A sporty beginner bike
Sporty and nimble, the Honda CB190R won't blow a hole in your wallet when it comes to fuel bills
LOOKS & DESIGN
The Honda CB190R, which draws on Honda's racing heritage in MotoGP.
Sporting Honda Repsol's orange, white and red colours, it looks real fast.
Its aggressive styling – brooding headlamp, red spark plug wire and rear spring, faux air scoop shrouds and short tail end – hints at a sporty commute. So, too, do the wave rotors, gold upside down forks and "hidden" exhaust pipe.
The five-speed 190R has a seating posture that's upright and familiar.
Reaching out to the handlebar and foot controls is comfortable and natural, just like what you would find on motorcycles in riding schools. Your feet rests firmly on tarmac, giving you added confidence.
But you're not going to find much space in the saddle if you're a plus-sized biker or a lanky one like me.
The ease of operation and the simple digital display will not confound any new rider, while wider tyres give the CB190R more traction. TNP PHOTO: ARIFFIN JAMAR
The rider seat on the 190R is smaller compared to similar naked bikes like the India-made KTM Duke 200.
POWER & HANDLING
With about 16hp, the four-stroke 190R will not fly at the twist of the throttle. Power is conceivably mild for single-cylinder motorcycles in this range.
The 184cc Honda makes maximum torque and power at between 7,000 and 8,000rpm.
You'll discover that overtaking is done typically by downshifting one or two gears.
The way to ride the air-cooled 190R – especially when going up a slope – is to keep the revs high and build momentum as you go.
TNP PHOTO: ARIFFIN JAMAR
Without a sixth gear, the Honda vibrates a little as the rider increases his speed in top gear.
Given its light 140kg fully-fuelled weight, the fuel-injected Honda is a blast to ride in bends or stop-go city traffic.

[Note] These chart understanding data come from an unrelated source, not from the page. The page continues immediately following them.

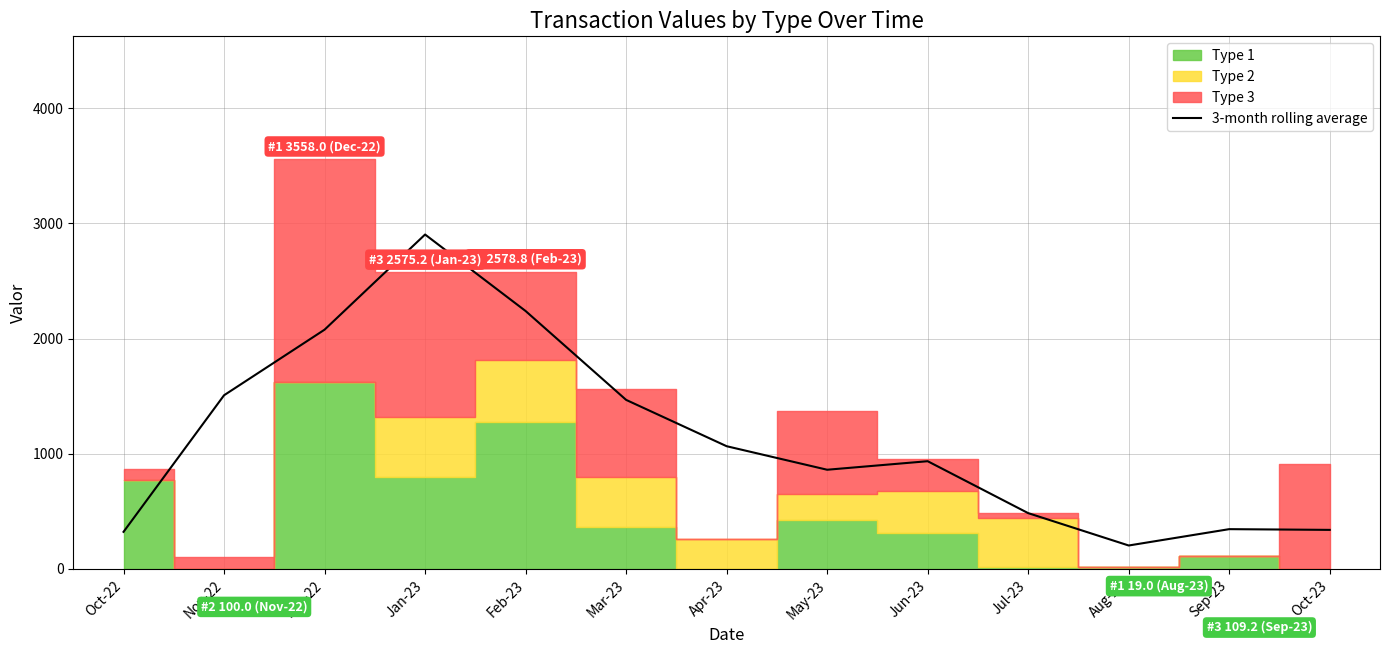

Reading left to right, what are all the values shown in this chart?

322.2	1508.2	2077.7	2904.0	2239.7	1468.0	1065.7	861.4	935.5	484.6	203.6	345.5	339.2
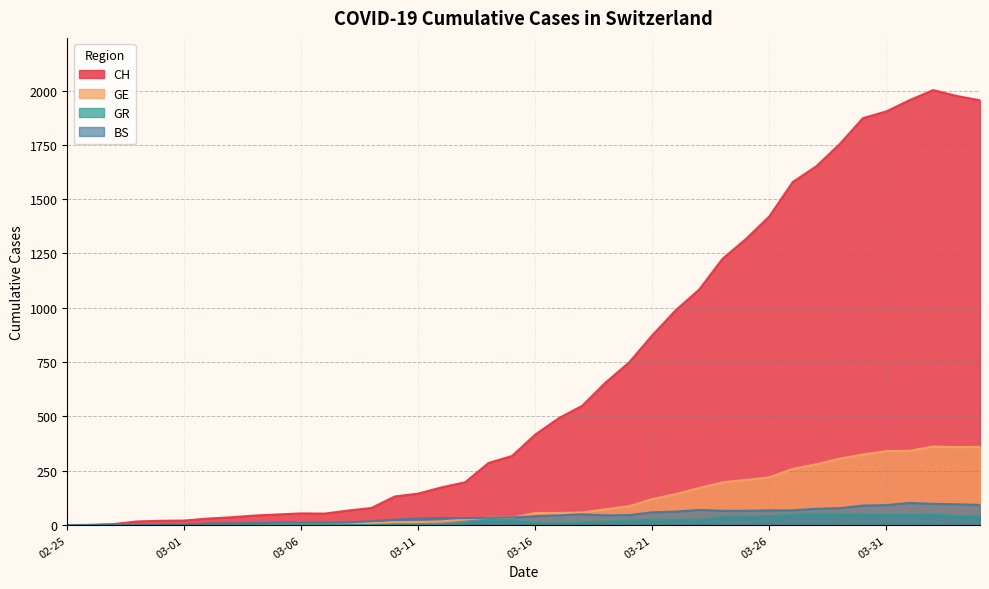

Does the chart display data point markers on the line(s)?

No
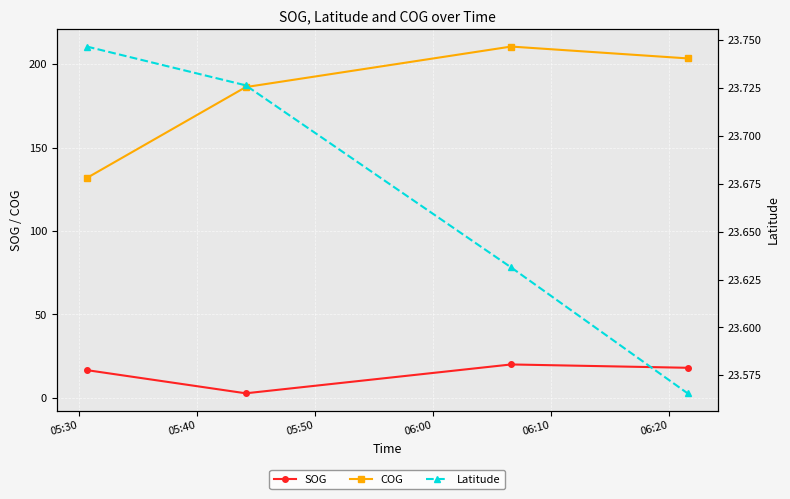

What is the value of the COG point at the 4th from the left?

203.5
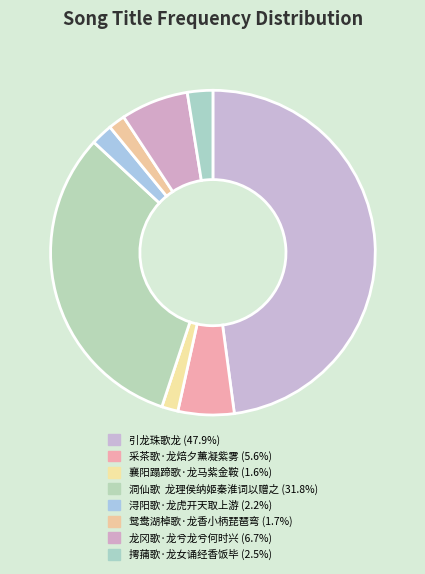

Is there a majority slice in this chart?

No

It doesn't take much to change direction on-the-fly or push the bike when looking for a parking space.
Production costs for the China-made 190R are kept low with non-adjustable front suspension and a rear suspension that can be set either hard or soft.
To heavier riders, the 190R's suspension may feel undersprung when going over nasty bumps.
But the larger tyres, fore and aft, compensate with wider foot prints (read more lean angle) and help to absorb some of the road imperfections.
The 190R has decent braking performance coming from its wave-pattern rotors. They work better the harder you depress the brake lever and pedal. A hint of pedigree comes in the form of a Nissin rear brake caliper.
There are other naked motorcycles to consider in this class. Among them are KTM Duke 200 and Yamaha FZN 150.
The 190R is easy to operate.
The only semblance of technology comes in the form of a small digital display showing the machine's tachometer, speedometer, odometer and fuel gauge.
While touted as a sporty beginner bike, the 190R's prowess lies in its fuel economy. We started our test on half-a-tank of fuel - about six litres.
After 80km of riding, there was a drop of only one bar on the digital fuel gauge.
If you're looking for an easy-to-maintain small bike with a bullet-proof engine, then you can't go wrong with the 190R. It has "street cred" and will not blow a hole in your wallet when it comes to fuel bills.